--- WHAT YOU WILL DO ---
a – Summarize the forum thread about deleting "+1" posts in two sentences.
b – In the forum thread about deleting "+1" posts, what quota for "+1" posts does Good2Golf jokingly propose?
c – List every username that appears in a post header in the forum thread about deleting "+1" posts.

--- PROVIDED PASSAGE ---
= = = =
Deleting a "+1" = "silenced??

They haven't said a darn word -- someone else did ... and THAT post is still there (And, guess what?? THAT post is the important one).  

And, just so you know -- I have no qualms about deleting a "+1" immediately after it is made either -- it still adds nothing relevant to the discussion topic at hand; rather, the post it is in reference to added something relevant (and shall therefore remain).


----------



## Good2Golf (11 Mar 2008)

:-\

Sorry, Vern...my evil twin brother got a hold of my computer for a bit....bad evil twin brother!  :rage:

You are of course, quite right, +1's are not overly useful...perhaps a quota of 1 per 1000 posts, anything else will be expunged with severe prejudice! 

G2G


----------



## Yrys (11 Mar 2008)

Good2Golf said:
			
		

> You are of course, quite right, +1's are not overly useful...perhaps a quota of 1 per 1000 posts, anything else will be expunged with severe prejudice!



So you're just nominate yourself to count all of them ?  

And that ain't my evil sis posting


----------



## Dissident (11 Mar 2008)

+2


----------



## armyvern (11 Mar 2008)

Good2Golf said:
			
		

> :-\
> 
> Sorry, Vern...my evil twin brother got a hold of my computer for a bit....bad evil twin brother!  :rage:
> 
> ...



Is your evil twin wearing an orange shirt!!?? Good thing that I like you ... or I'd have to go down below right quick and expunge your immediate response to my original post (which yes, I did expect ... just not from you!!).


----------



## Good2Golf (11 Mar 2008)

Sure, Yrys, I'll start right after I have a cold one, or three! :cheers:

Perhaps some responsible mod will move all the radio chatter stuff over to an appropriate thread, such as: "Sometimes you have to let your hair down a bit and have some fun..."  I'm still having to keep my evil twin brother away from my keyboard with a big stick...well, that and a can of hairspray with a Bic lighter....  :flame:

G2G


----------



## Good2Golf (11 Mar 2008)
= = = =
--- INFORMATION SHOWN ---
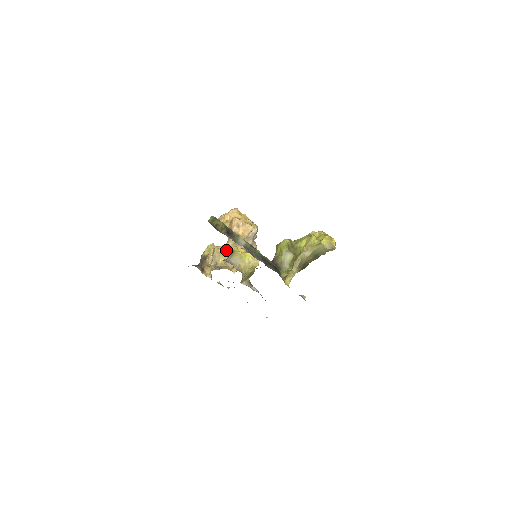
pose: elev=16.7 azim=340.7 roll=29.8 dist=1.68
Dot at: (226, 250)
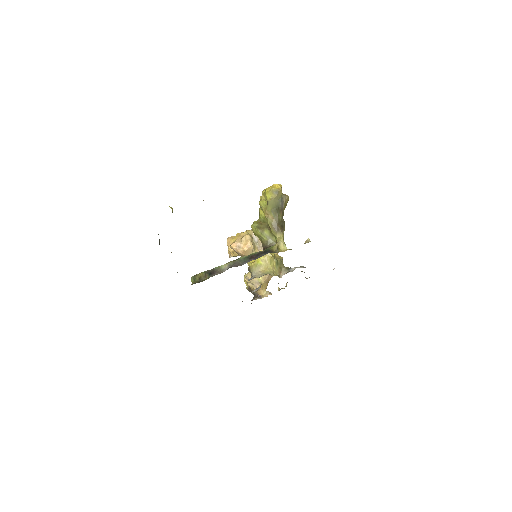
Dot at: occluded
= = = =
--- TASK RESPONSES ---
a – The opening post argues that deleting a "+1" does not silence anyone, because the post it refers to remains, and says a "+1" adds nothing relevant to the discussion. Good2Golf apologizes to Vern, blames an evil twin brother, agrees that +1's are not overly useful, jokes about a quota of one per 1000 posts, and later suggests that a moderator move the chatter to a more appropriate thread.

b – One per 1000 posts.

c – Good2Golf, Yrys, Dissident, armyvern